ZF: Given that our first conversation, many years ago, was about a rail bike that you built and tested on abandoned train tracks, I know you are big fan of making weird devices and contraptions. Was this the impetus for the souvenir “penny crushing” machine that you co-designed? Or is it simply the righteous goal of allowing people to flatten U.S. currency into an embossed keepsake reading, ‘Don’t Let the Fuckers Drag You Down’?

SS: I’m not an engineer. It’s the projects I’ve worked on with Stuart Anderson which bring that tactic into play. The penny smasher comes from a couple notions on my end: a fascination with souvenirs and the role they play in memory, and my own collection of smashed pennies since I was a kid. For Stuart, making a penny smasher that is complex and kinesthetic, is the sort of challenge he gets inspired by. We met in the middle on the conceptual framework for the final project – creating a penny smashing machine which draws on the history of zoos and museums as vectors for souvenirs, and generates desirable souvenirs which memorialize extinct and critically endangered animals while suggesting the memorialization of contemporarily successful urban adaptors (coyotes, raccoons, and the like).

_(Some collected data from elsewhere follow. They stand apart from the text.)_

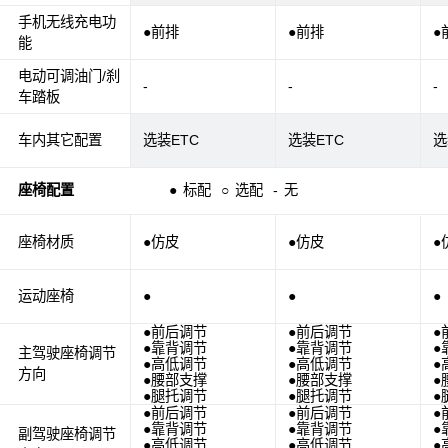
手机无线充电功
●前排
●前排
●
能
电动可调油门/刹
-
-
-
车踏板
车内其它配置
选装ETC
选装ETC
选
座椅配置
●
标配
○
选配
-
无
座椅材质
●仿皮
●仿皮
●
运动座椅
●
●
●
●前后调节
●前后调节
●
●靠背调节
●靠背调节
●
主驾驶座椅调节
●高低调节
●高低调节
●
方向
●腰部支撑
●腰部支撑
●
●腿托调节
●腿托调节
●
●前后调节
●前后调节
●
●靠背调节
●靠背调节
●
副驾驶座椅调节
●高低调节
●高低调节
●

I don’t think of it so much as a machine which destroys currency, but it obviously does that! The “fuckers” pennies were something fun we generated from our first machine, which we were dragging around to subcultural venues as a way to just let people know what we were working on and let them touch it, ask questions, smash pennies.

rsz_penny-smash

ZF: What excites you most about the recent opening of the Mine War Museum?

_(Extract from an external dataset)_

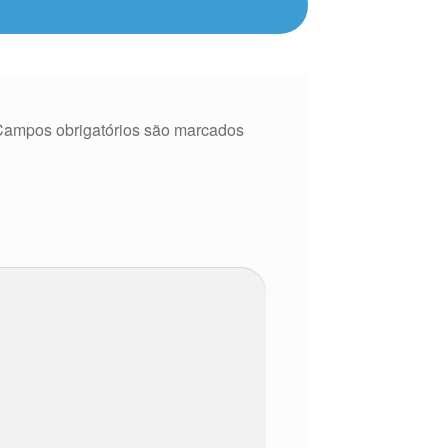
Campos obrigatórios são marcados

SS: I’m really thinking a lot about what the museum will be a year from now. I think there are a lot of elements of the story that we’re probably not shedding much light on yet, and I’d like to see us get better at that. Getting better means that people will bring more stories in to us. We’re not heavy on the stories of the African-American families that moved up to the Southern West Virginia coalfields, for example. My personal feeling is that this is because we’re pulling together pieces in this initial stage from available archival photographs and artifacts our own members have collected. As is usual, this says a lot about who was doing documentation at that time, and whose documentation was institutionally preserved for future research and thus available to us (instead of in-the-family collection).

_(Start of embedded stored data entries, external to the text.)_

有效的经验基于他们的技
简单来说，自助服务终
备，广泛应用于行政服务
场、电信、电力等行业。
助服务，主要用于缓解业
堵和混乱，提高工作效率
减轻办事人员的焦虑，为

For this to truly be a community-driven museum, I think people will have to trust us. I hope we build that trust by proposing and exhibiting that we are serious about how we’re doing this, and open to working with this history as an active space. Hopefully, as that relationship blossoms, people in the region will step in with stories we don’t know yet, and things they want to exhibit that wouldn’t be available to us now. That’s when the digging really starts! I think it’s a great museum now, but I think it will be even better a couple years from now.